Oh, and let me shoot that one back at you: "How do you think the American public knows of these fansubs?" People who know they like anime can go searching for fansubs. People who might like anime, but haven't heard of it, won't learn of it from fansubs... they won't stumble onto a distribution place unless a friend points it out to them- and in that case, the friend could just as easily lend a (legal) DVD.
(Or, you could argue that a person randomly downloading from Kazaa might stumble on anime that way. But in that case, it could just as well be a DVD rip with subtitles, and not a fansub job)
For now I will stop shooting holes in your story.
You haven't contradicted me at all, yet.

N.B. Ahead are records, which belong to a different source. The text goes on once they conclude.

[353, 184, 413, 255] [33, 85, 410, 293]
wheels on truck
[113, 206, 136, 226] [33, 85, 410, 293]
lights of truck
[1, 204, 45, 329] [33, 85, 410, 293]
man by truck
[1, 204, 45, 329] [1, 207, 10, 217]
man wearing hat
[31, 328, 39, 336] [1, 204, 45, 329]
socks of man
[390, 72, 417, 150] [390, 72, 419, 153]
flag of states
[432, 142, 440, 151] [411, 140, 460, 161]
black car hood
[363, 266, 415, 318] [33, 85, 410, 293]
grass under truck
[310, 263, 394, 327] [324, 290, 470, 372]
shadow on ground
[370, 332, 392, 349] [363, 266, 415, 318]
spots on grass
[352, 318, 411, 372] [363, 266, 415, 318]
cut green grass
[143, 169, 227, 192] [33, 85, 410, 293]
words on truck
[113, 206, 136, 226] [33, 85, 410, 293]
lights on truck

I already stipulated that, starting in the 1980s, fansubbers nourished the audience for anime in the USA. But that was a long time ago- even if fansubbers were a jumpstart to international anime viewership, the commercial engine is running on its own by now. US fans can see the same promotional materials the Japanese viewers do.
AC: Why doesn't someone just once TRY showing a kid's anime subtitled and see how it does, instead of just asuming all kids are to stupid to read?

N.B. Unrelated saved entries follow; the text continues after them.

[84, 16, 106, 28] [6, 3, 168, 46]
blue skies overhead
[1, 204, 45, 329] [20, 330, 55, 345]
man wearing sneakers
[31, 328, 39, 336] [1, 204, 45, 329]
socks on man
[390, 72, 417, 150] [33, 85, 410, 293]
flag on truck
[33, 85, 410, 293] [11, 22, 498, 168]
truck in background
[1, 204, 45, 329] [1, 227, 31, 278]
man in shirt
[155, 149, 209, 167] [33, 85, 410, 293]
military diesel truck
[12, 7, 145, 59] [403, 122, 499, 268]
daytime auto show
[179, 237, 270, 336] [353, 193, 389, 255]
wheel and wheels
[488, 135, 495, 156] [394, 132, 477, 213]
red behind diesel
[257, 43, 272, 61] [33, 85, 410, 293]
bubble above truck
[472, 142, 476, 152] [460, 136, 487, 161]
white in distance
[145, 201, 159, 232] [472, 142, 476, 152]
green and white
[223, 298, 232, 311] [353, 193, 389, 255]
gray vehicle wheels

You're right, there are probably some kids that are interested enough in a show to watch it subtitled. (You could even claim to their parents that it's educational, because it provides a tiny fraction of foreign-language education).
However, childrens' cartoons means television, and television in the USA means English (or Spanish, on special channels). No broadcaster will put on a show their audience can't auditorally comprehend, at least in the next 10 years.
That's why NO film company has ever released a DVD of a film that's already been out on VHS.
Congratulations, you've almost reached the intellectual achievement of George W. Bush. Maybe you too can become President someday!
Your logic makes as much sense as claiming that a bullet can't kill someone, because some soldiers have been known to shoot an enemy even though he already shot him just seconds ago.
You can not prove this.
No, I just proved it. By example.
NeoSkandranon claimed it was "hard to argue". I produced a cogent argument in less than 8 seconds of effort, which demonstrates conclusively that it's easy to argue.
Furthermore, if I had to prove not only that the argument was easy to write, but that it's substance is correct, the New York times this weekend interviewed people who download anime heavily, in preference to buying DVDs (that article is already in another slashdot story)
But I know it's pirating and don't try to pretend it's anything else.
Uh no, it's not pirating. The definition of piracy, both legally and in common use, is a violent crime committed on or near the ocean.
It's incredibly rare for the Japanese mafia to intercept a container ship and steal crates of anime DVDs. But if they do, and you buy one of them, then and only then can you consider yourself a pirate.
a different style doesn't mean it isn't a cartoon.
Language purists know that "cartoon" means "Cariature tune", and is only one of many kinds of animation. For example, the actor Jim Carey is often described as behaving "cartoonishly"- and it doesn't mean he was drawn on paper. The word "cartoon" has connotations of a flippant attitude and a lightweight storyline, aspects universal to American-produced "cartoons", but not nearly as prevalent in anime.
Because the USA has gone for so many decades without producing any popular animations which weren't also cartoons, speakers today are unable to find words aside from "cartoon" to refer to non-photographic animations.
(Of course, those are the same people who know that "decimate" means to destroy only 10% of the subject, and that a tsunami isn't a tradegy, because tradegies are always the victim's own fault...)
Cowboy Bebop is the classic example of a very good dub.
No it isn't. My ears were bleeding after only 20 seconds of Teddy Bomber...
It's not only that they did a bad job, but they were working under impossible constraints. One simply cannot construct believable English dialog between two tough-guy bounty hunters who call each other "Spike" and "Jet"... it just doesn't work. To Japanese ears, those words are meaningless sounds appropriate for foreign names- but in English, they are nouns from the dictionary, and it comes off silly to use them as given names.